The two were crowned as co-winners of the 88th annual spelling bee. The 2015 Scripps National Spelling Bee finals took place Thursday evening in Maryland.
The popular bee had not ended in a tie for 52-years, and now amazingly, has done so the past two years.
Vanya becomes the first sibling of a past winner to win the competition. Her sister Kavya Shivashankar, who was on hand to witness her championship run, won the event in 2009.
The 13-year-old’s final word was “scherenschnitte” and spelled it without any hesitation. Gokul followed that up with an impressing showing of his own. After the pair were informed they’d be crowned co-champions with the championship word bank running down, Gokul stepped up and delivered a masterful final performance.
“Nunatak” the announcer stated. Without even asking a single question, “n-u-n-a-t-a-k” the St. Louis, Missouri native Gokul confidently replied with a smile.
Shivashankar dedicated the win to her grandmother afterwards, saying she passed away two years ago and just wanted to see her grandchildren be successful.
Gokul said he’s “finally happy to have success” following his disappointing 3rd place finish from 2014.
Both competitors have been competing since the 2012 spelling bee.
After the bee started the day with 283 competitors, ten were headed to the finals. Six of those were eliminated after the eight remained. The final four included Cole Shafer-Ray, 14, and Siddharth Krishnakumar, 13.

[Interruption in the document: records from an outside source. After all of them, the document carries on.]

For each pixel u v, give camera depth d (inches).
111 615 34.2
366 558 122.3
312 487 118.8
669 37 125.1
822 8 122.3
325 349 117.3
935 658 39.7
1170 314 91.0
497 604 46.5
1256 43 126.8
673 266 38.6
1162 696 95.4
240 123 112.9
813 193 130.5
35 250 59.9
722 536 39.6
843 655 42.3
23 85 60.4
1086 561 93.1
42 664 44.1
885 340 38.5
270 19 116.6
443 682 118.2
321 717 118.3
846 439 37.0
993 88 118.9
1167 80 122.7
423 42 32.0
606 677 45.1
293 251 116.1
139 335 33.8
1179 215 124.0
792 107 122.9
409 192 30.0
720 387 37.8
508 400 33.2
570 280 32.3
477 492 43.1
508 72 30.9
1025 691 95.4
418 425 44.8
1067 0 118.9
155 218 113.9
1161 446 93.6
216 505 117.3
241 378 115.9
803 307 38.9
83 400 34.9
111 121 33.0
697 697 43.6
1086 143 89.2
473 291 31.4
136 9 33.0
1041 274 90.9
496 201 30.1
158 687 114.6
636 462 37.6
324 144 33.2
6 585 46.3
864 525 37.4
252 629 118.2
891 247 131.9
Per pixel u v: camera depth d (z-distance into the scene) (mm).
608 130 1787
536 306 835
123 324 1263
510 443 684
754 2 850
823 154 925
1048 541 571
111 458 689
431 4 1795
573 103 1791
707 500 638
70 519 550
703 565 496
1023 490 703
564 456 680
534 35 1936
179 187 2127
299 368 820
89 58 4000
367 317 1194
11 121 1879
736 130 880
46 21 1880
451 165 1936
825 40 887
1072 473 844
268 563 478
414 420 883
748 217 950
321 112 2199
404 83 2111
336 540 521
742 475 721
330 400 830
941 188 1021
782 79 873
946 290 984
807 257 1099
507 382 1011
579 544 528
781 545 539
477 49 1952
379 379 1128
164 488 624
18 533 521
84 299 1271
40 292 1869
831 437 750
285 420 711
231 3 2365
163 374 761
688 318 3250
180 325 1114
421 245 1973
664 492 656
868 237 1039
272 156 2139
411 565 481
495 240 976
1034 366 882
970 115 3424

Krishnakumar was out in the ninth round and Shafer-Ray in the tenth, sitting the stage for the final two.
A deserving co-championship with two of the most impressive performances the event has seen. Neither of the two at any point in the final looked as if they were nervous or were set to bow out. They exchanged answers and could have gone at it for another couple hours, but ultimately there had to be an end.